- **PROBLEM DESCRIPTION**
Below are the records. List every line holding the word "output".

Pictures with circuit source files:
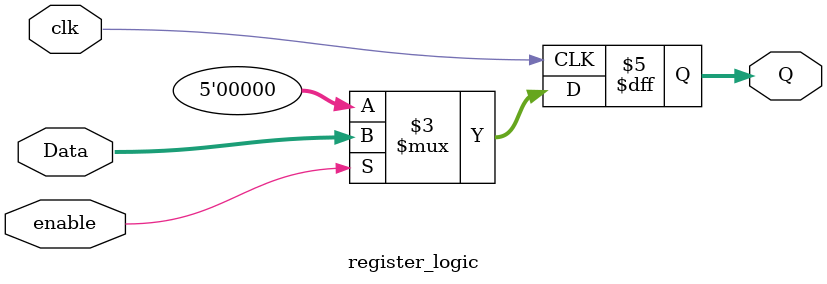
<source format=v>
`timescale 1ns / 1ps


module register_logic(
    input clk,
    input enable,
    input[4:0] Data,
    output reg[4:0] Q
    );

always @(posedge clk) begin
    if(enable) Q = Data;
    else Q = 0;
end

endmodule

</source>
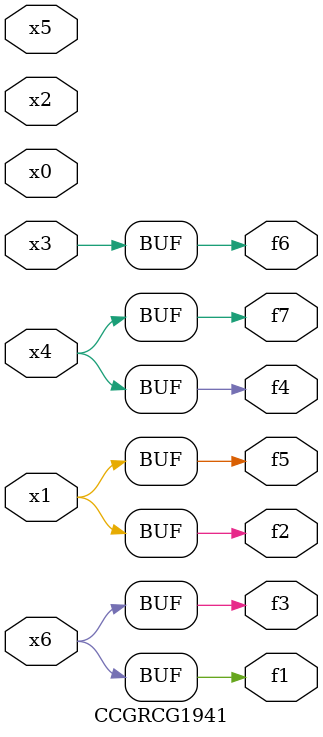
<source format=v>
module CCGRCG1941(
	input x0, x1, x2, x3, x4, x5, x6,
	output f1, f2, f3, f4, f5, f6, f7
);
	assign f1 = x6;
	assign f2 = x1;
	assign f3 = x6;
	assign f4 = x4;
	assign f5 = x1;
	assign f6 = x3;
	assign f7 = x4;
endmodule

</source>
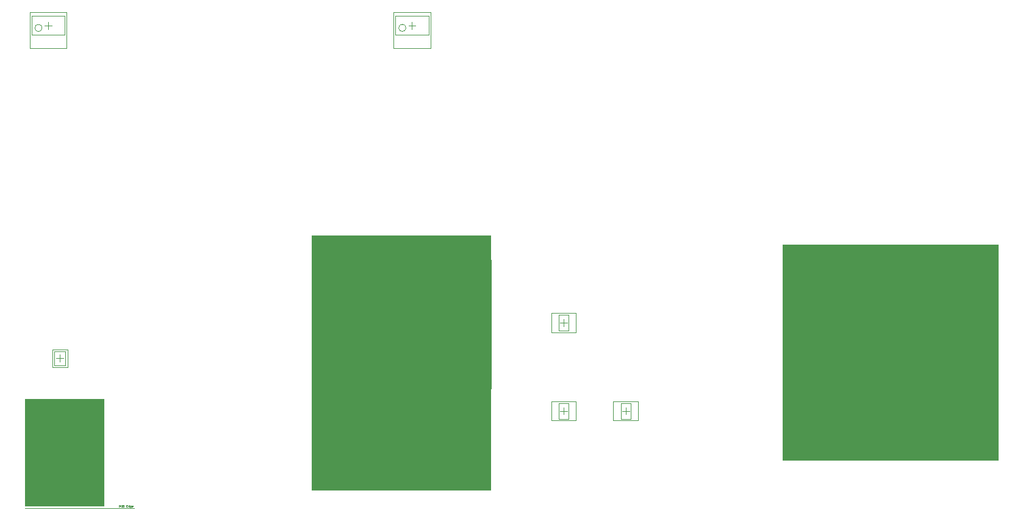
<source format=gbo>
G04 Layer_Color=32896*
%FSLAX25Y25*%
%MOIN*%
G70*
G01*
G75*
%ADD22C,0.00394*%
%ADD23C,0.00118*%
%ADD24R,0.43307X0.59055*%
%ADD25R,1.18110X1.18110*%
%ADD26R,0.98425X1.39764*%
%ADD27C,0.00197*%
D22*
X6778Y361D02*
X66766D01*
X249660Y130391D02*
G03*
X249660Y130391I-1969J0D01*
G01*
X215079Y262795D02*
G03*
X215079Y262795I-1969J0D01*
G01*
X16260Y262795D02*
G03*
X16260Y262795I-1969J0D01*
G01*
X332565Y49213D02*
Y57874D01*
X337880Y49213D02*
Y57874D01*
X332565D02*
X337880D01*
X332565Y49213D02*
X337880D01*
X298620D02*
Y57874D01*
X303935Y49213D02*
Y57874D01*
X298620D02*
X303935D01*
X298620Y49213D02*
X303935D01*
X298620Y97390D02*
Y106051D01*
X303935Y97390D02*
Y106051D01*
X298620D02*
X303935D01*
X298620Y97390D02*
X303935D01*
X244148Y67792D02*
X253518D01*
X244148Y133934D02*
X253518D01*
Y67792D02*
Y133934D01*
X244148Y67792D02*
Y133934D01*
X22913Y78425D02*
Y86142D01*
X29055Y78425D02*
Y86142D01*
X22913D02*
X29055D01*
X22913Y78425D02*
X29055D01*
X209370Y259055D02*
X227480D01*
X209370Y269291D02*
X227480D01*
X209370Y259055D02*
Y269291D01*
X227480Y259055D02*
Y269291D01*
X28661Y259055D02*
Y269291D01*
X10551Y259055D02*
Y269291D01*
X28661D01*
X10551Y259055D02*
X28661D01*
X333254Y53543D02*
X337191D01*
X335222Y51575D02*
Y55512D01*
X299309Y53543D02*
X303246D01*
X301277Y51575D02*
Y55512D01*
X299309Y101720D02*
X303246D01*
X301277Y99752D02*
Y103689D01*
X248833Y98895D02*
Y102832D01*
X246865Y100863D02*
X250802D01*
X24016Y82283D02*
X27953D01*
X25984Y80315D02*
Y84252D01*
X218425Y262205D02*
Y266142D01*
X216457Y264173D02*
X220394D01*
X17638D02*
X21575D01*
X19606Y262205D02*
Y266142D01*
D23*
X58366Y1061D02*
Y2045D01*
X58858D01*
X59022Y1881D01*
Y1553D01*
X58858Y1389D01*
X58366D01*
X60006Y1881D02*
X59842Y2045D01*
X59514D01*
X59350Y1881D01*
Y1225D01*
X59514Y1061D01*
X59842D01*
X60006Y1225D01*
X60334Y2045D02*
Y1061D01*
X60826D01*
X60990Y1225D01*
Y1389D01*
X60826Y1553D01*
X60334D01*
X60826D01*
X60990Y1717D01*
Y1881D01*
X60826Y2045D01*
X60334D01*
X62958D02*
X62302D01*
Y1061D01*
X62958D01*
X62302Y1553D02*
X62630D01*
X63942Y2045D02*
Y1061D01*
X63450D01*
X63286Y1225D01*
Y1553D01*
X63450Y1717D01*
X63942D01*
X64598Y733D02*
X64762D01*
X64926Y897D01*
Y1717D01*
X64434D01*
X64270Y1553D01*
Y1225D01*
X64434Y1061D01*
X64926D01*
X65746D02*
X65418D01*
X65254Y1225D01*
Y1553D01*
X65418Y1717D01*
X65746D01*
X65910Y1553D01*
Y1389D01*
X65254D01*
D24*
X28740Y30709D02*
D03*
D25*
X479921Y85433D02*
D03*
D26*
X212613Y79682D02*
D03*
D27*
X328431Y48228D02*
Y58858D01*
X342013Y48228D02*
Y58858D01*
X328431D02*
X342013D01*
X328431Y48228D02*
X342013D01*
X294486D02*
Y58858D01*
X308069Y48228D02*
Y58858D01*
X294486D02*
X308069D01*
X294486Y48228D02*
X308069D01*
X294486Y96406D02*
Y107035D01*
X308069Y96406D02*
Y107035D01*
X294486D02*
X308069D01*
X294486Y96406D02*
X308069D01*
X236038Y65824D02*
X261628D01*
X236038Y135902D02*
X261628D01*
Y65824D02*
Y135902D01*
X236038Y65824D02*
Y135902D01*
X21850Y77362D02*
Y87205D01*
X30118Y77362D02*
Y87205D01*
X21850D02*
X30118D01*
X21850Y77362D02*
X30118D01*
X208386Y251575D02*
X228465D01*
X208386Y271260D02*
X228465D01*
X208386Y251575D02*
Y271260D01*
X228465Y251575D02*
Y271260D01*
X29646Y251575D02*
Y271260D01*
X9567Y251575D02*
Y271260D01*
X29646D01*
X9567Y251575D02*
X29646D01*
M02*

</source>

- **ANSWER TO THIS TASK**
    output reg[4:0] Q
	output f1, f2, f3, f4, f5, f6, f7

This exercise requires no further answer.